# 5 Favorite D&D Miniatures



## John Enfield (Feb 14, 2015)

*And now, my five most favorite D&D miniatures! 

**O*ne of my favorite things about role playing games, and Dungeons and Dragons in particular, is the miniature.  While I have an active imagination, I'm also a very visual person. I enjoy having physical representations of characters in the game to place on maps during encounters, or sometimes, just to have on a shelf and admire.  I also enjoy painting (or re-painting) minis and find it to be an important part of my RPG experience.  There are a lot of minis that I really like, but I thought I'd narrow it down to the five that I like the very most.




 5. Red Dragon   What puts the second 'D' in D&D? Dragons! Of all the dragon minis, even the gargantuan ones, this one is my favorite.  I like this guy because he's such an iconic creature that is synonymous with the game. He's also small enough to fit on most any grid map and in the totes I use to take minis to game days.  I also love the pose he's in.  Some gamers have dubbed it the "Hi kids!" pose, but I find it more interesting than the usual snarling, about to pounce pose that you see dragon minis in. He's great for quests that involve a good, ole fashioned raiding of a dragon's lair. 

  *4. Beholder Ultimate Tyrant *When you want to bring out the big guns without covering half the map, he's your guy.  Despite not being in the name, beholders are the quintessential D&D monster and were even created by Gary Gygax rather than simply borrowed from pre-existing fantasy sources.  I love them because of their amazing versatility.  With so many eye stalks, they can have a whole host of attacks and abilities all in one creature.  Most beholders are able to do a wide variety of types of ranged attacks that keep your intrepid heroes guessing. If they move in close, beholders also have those nasty teeth, especially the big bad purple guy here. On top of all of that, they can float and fly!  Ultimate indeed.   


 *3. Cleric of Moradin  *One of my favorite characters to play is a cleric.  One of my favorite deities in D&D is Moradin, so this is clearly a great mini for me to use in games.  I like clerics because I'm a helpful and compassionate person by nature.  In games, I enjoy being able to heal, encourage and otherwise 'buff' my fellow adventurers and allies.  I'm also a fan of the way D&D presents dwarven culture, so I like Moradin the creative and usually benevolent god.  The mini itself is also cool with the big shield and warhammer.   

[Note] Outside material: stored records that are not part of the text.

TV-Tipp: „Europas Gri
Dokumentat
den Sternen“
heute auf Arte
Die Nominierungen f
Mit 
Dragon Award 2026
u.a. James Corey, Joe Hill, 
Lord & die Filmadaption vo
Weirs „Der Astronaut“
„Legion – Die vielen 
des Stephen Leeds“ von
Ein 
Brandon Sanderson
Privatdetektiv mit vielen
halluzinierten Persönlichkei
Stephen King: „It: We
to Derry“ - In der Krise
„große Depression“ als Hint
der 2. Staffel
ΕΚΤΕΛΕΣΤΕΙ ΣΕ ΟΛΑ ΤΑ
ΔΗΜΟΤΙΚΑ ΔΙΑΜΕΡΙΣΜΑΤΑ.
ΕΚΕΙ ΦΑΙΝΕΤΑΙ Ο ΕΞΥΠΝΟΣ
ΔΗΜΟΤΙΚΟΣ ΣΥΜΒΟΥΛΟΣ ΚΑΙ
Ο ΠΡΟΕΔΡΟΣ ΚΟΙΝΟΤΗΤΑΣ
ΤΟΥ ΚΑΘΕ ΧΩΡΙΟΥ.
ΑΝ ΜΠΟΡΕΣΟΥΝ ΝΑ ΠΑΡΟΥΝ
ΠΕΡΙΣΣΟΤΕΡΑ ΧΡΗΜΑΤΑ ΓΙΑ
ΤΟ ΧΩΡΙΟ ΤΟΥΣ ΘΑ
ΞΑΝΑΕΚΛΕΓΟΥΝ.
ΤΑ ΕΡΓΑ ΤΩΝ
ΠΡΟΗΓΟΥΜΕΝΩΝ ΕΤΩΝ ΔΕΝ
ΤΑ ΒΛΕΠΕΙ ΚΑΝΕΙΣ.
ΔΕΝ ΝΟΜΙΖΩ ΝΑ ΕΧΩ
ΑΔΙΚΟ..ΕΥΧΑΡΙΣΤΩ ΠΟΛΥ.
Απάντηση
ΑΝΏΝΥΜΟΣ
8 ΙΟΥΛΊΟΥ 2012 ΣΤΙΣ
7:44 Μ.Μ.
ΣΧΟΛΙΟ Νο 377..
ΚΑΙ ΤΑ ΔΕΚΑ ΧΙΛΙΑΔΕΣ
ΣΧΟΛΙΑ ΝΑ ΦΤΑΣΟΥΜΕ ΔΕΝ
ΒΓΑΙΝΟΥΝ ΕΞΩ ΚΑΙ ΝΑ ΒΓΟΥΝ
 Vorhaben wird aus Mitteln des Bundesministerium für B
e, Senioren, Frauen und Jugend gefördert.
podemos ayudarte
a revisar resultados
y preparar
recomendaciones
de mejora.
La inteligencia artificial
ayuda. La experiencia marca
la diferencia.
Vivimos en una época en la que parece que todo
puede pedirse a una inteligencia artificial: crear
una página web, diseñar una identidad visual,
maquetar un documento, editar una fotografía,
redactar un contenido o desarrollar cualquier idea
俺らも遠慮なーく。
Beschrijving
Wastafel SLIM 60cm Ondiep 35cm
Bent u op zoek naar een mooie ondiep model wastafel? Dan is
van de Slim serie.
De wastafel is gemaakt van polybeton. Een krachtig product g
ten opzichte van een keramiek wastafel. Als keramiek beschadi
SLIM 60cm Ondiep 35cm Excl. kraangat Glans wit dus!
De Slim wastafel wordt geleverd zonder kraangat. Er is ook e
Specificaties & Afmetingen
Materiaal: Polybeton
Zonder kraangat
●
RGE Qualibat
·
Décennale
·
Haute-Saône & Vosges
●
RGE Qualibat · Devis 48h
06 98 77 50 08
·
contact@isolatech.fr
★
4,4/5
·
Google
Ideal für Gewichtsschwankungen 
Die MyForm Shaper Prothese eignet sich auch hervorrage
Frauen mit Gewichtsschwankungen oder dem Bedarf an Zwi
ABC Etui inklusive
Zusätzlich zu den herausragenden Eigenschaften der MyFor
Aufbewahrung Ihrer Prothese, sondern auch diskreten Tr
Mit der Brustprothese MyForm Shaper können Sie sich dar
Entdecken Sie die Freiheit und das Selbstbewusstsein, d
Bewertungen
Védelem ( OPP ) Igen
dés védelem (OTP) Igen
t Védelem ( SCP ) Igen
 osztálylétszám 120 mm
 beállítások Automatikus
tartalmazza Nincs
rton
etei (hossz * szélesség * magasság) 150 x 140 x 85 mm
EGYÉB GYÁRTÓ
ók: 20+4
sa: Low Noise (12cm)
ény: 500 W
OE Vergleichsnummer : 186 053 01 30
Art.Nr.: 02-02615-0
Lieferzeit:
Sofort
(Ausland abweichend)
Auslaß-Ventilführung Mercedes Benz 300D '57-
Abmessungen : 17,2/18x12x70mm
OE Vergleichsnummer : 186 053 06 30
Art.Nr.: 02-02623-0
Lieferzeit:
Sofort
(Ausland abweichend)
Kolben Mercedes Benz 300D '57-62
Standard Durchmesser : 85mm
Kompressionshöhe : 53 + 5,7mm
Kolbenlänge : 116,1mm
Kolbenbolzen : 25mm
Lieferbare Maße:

 *2. Farmer*  Yes, I love the farmer mini! Why this one you ask? Because he's such a cool looking one. He practically tells a story all by himself they way they have him holding a pig under his arm with a cleaver in his belt and that billhook in the other hand.  You can just imagine what he's about to do after this moment in time he's frozen in.  He's a handy NPC to have in almost any campaign  too.  Always need a farmer or peasant for heroes to query, get supplies or a temporary place to stay from etc.  


 *1. Gelatinous Cube  *And numero uno, for me at least, is this bane of adventurers everywhere!  This mini is cool being one of the few transparent ones they made. It's also become somewhat rare, making it as cool of a collectable as it is a gaming piece.  Describing all the crazy things that happen when one of these bad boys gets ahold of a formerly brave adventurer is a lot of fun.  The 'cube is a monster and a trap all rolled, or rather, squished, into one.


----------



## NewJeffCT (Feb 14, 2015)

the farmer is a good one, but I'm not sure I'd rate it #2 overall.  

Love the Champion of Elistraee for the action pose and long, flowing drow hair.


----------



## Irennan (May 27, 2015)

I've recently got one of those Champions of Eilistraee, I really like her aesthetics.


----------



## megamania (Jun 14, 2015)

1) Behir
2) Dire Ape
3) Grick (green)
4) Cleric of Sune
5) Human Swordmage

off the top of my head


----------



## messy (Aug 4, 2015)

the iron mage is absolutely awesome.
so is sheva callister.


----------



## ZE_Lumis (Aug 11, 2015)

1. Artemis Entreri. Idk what it is, I love this piece like an exension of myself.

2. Ryld Argith. Randomly stumbled across his piece, had to have it.

3. Nightwalker. When players see this piece drop onto the board...

4. Dead body. Always good to have a visual.

5. Eye of Gruumsh. I've been into orcs lately.


----------